KAWA 2015: Dynamical moduli spaces and elliptic curves

TL;DR

This paper explores the interplay between complex and arithmetic dynamics of rational functions, establishing links between stability, canonical heights, and the density of special maps in moduli spaces, with conjectures inspired by unlikely intersections.

Contribution

It introduces explicit relations between stability and canonical height in families of rational maps, and proves the Zariski density of hyperbolic postcritically-finite maps in moduli spaces.

Findings

Hyperbolic postcritically-finite maps are Zariski dense in moduli space.

Explicit relation between stability and canonical height for rational functions.

Formulation of conjectures based on unlikely intersections in arithmetic geometry.

Abstract

In these lecture notes, we present a connection between the complex dynamics of a family of rational functions $f_t: \mathbb{P}^1\to \mathbb{P}^1$, parameterized by $t$ in a Riemann surface $X$, and the arithmetic dynamics of $f_t$ on rational points $\mathbb{P}^1(k)$ where $k = \mathbb{C}(X)$ or $\bar{\mathbb{Q}}(X)$. An explicit relation between stability and canonical height is explained, with a proof that contains a piece of the Mordell-Weil theorem for elliptic curves over function fields.

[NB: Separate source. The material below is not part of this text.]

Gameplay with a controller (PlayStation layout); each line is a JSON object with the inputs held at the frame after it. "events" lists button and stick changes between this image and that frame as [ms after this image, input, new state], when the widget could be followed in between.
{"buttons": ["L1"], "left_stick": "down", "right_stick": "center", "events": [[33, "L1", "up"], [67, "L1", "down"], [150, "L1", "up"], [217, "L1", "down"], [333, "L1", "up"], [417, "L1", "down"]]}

Our main goal is to pose some questions and conjectures about these families, guided by the principle of "unlikely intersections" from arithmetic geometry, as in [Zannier 2012]. We also include a proof that the hyperbolic postcritically-finite maps are Zariski dense in the moduli space of rational maps of any given degree $d>1$. These notes are based on four lectures at KAWA 2015, in Pisa, Italy, designed for an audience specializing in complex analysis, expanding upon the main results of [Baker-DeMarco 2013, DeMarco 2016, DeMarco-Wang-Ye 2016].